At Equifax, a Category 5 data breach endangers consumers
As if it weren’t bad enough that Equifax exposed sensitive financial data of nearly half of all Americans to cyber thieves, the credit bureau has bungled just about every attempt to remedy the mess.
In an epic breach discovered July 29, hackers got away with the Social Security numbers, birth dates and addresses of as many as 143 million Americans, putting them at serious risk of identity theft.
The company then waited almost six weeks to reveal the hack. Its inundated website has provided confusing and conflicting information. Its call centers have been too short of agents to answer the deluge of calls. Its major remedies — a credit freeze and free one-year credit monitoring — won’t fully protect vulnerable consumers.
And, initially, it looked as if anyone who signed up for credit monitoring was, under a clause in the fine print, giving up the right to sue over the breach. (More than 20 class action lawsuits have been filed.) Only after a social media outcry did Equifax fix that problem.
Oh, and there’s this: Three senior executives sold shares worth nearly $1.8 million days after the breach was discovered and weeks before it was made public, when the stock tanked. A spokesman said the three did not know about the breach.
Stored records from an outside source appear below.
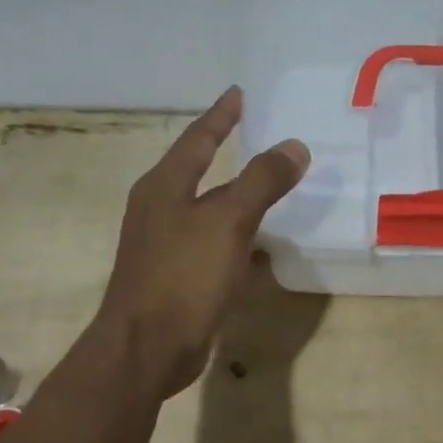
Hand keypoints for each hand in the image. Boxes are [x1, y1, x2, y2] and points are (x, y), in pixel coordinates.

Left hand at [90, 87, 308, 397]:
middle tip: (263, 136)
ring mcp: (168, 247)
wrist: (148, 349)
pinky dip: (242, 243)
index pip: (198, 139)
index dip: (221, 116)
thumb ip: (262, 181)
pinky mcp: (180, 279)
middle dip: (230, 155)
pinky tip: (267, 251)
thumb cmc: (183, 276)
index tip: (240, 93)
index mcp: (164, 187)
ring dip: (240, 201)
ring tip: (274, 188)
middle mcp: (161, 211)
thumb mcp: (228, 221)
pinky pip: (218, 248)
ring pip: (212, 213)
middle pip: (201, 172)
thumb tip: (295, 146)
If that’s true, you have to wonder about a company whose chief financial officer and president of information services aren’t told immediately about one of the gravest commercial data breaches in U.S. history.
It’s hard to give Equifax the benefit of the doubt, considering that the credit reporting agencies don’t give you the benefit of the doubt if you paid your mortgage late one month five years ago because your kid was in the hospital. Nope, that’s just a black mark on your credit scores, which affect your ability to secure a loan, get a job, or rent an apartment.
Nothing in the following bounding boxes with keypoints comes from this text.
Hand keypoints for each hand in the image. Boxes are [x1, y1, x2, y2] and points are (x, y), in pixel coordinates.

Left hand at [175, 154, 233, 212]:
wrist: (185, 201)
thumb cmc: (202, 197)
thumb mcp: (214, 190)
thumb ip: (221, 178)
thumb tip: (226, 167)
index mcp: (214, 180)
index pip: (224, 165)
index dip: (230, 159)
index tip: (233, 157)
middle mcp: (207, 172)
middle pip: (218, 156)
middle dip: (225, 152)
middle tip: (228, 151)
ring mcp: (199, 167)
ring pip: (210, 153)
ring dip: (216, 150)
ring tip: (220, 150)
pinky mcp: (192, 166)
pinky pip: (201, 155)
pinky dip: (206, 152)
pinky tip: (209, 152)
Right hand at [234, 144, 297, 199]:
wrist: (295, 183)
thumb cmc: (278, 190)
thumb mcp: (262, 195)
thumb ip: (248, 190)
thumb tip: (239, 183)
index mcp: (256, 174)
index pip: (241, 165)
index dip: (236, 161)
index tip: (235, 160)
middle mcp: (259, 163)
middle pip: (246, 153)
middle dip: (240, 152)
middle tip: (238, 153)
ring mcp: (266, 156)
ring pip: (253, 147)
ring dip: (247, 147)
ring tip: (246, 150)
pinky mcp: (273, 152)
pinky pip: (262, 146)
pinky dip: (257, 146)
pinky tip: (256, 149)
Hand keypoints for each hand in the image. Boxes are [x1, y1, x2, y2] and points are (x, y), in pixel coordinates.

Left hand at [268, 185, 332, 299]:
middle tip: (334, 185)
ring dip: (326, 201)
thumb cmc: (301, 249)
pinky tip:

Though news of Equifax’s breach was overshadowed by Hurricane Irma, the impact is hard to overstate. A breach at one of the nation’s three major credit bureaus is far more dangerous than the typical retail credit card breach.
It’s easy enough to get a new credit card, but you can’t change your birth date or easily get a new Social Security number. Armed with these data, thieves could open credit cards or bank accounts in your name that you know nothing about. Or try to file a false tax return and make off with the refund.
Because this information has no expiration date, a thief could hold onto it and strike many years down the road. Yet with so much at stake, Equifax was inept at protecting the data it compiles about you and just as clumsy at trying to help customers.
Credit bureaus are supposed to safeguard information, but no government agency has authority to go in and review their security practices. Tighter federal oversight of the bureaus is needed. States could help by ensuring that credit freezes are free; seven states already do.
Equifax’s business is based on harvesting sensitive financial data about you. The company has proved it can’t fully protect that data. Now it needs to prove that it can at least do a better job of protecting millions of people from the damage that its ineptitude unleashed.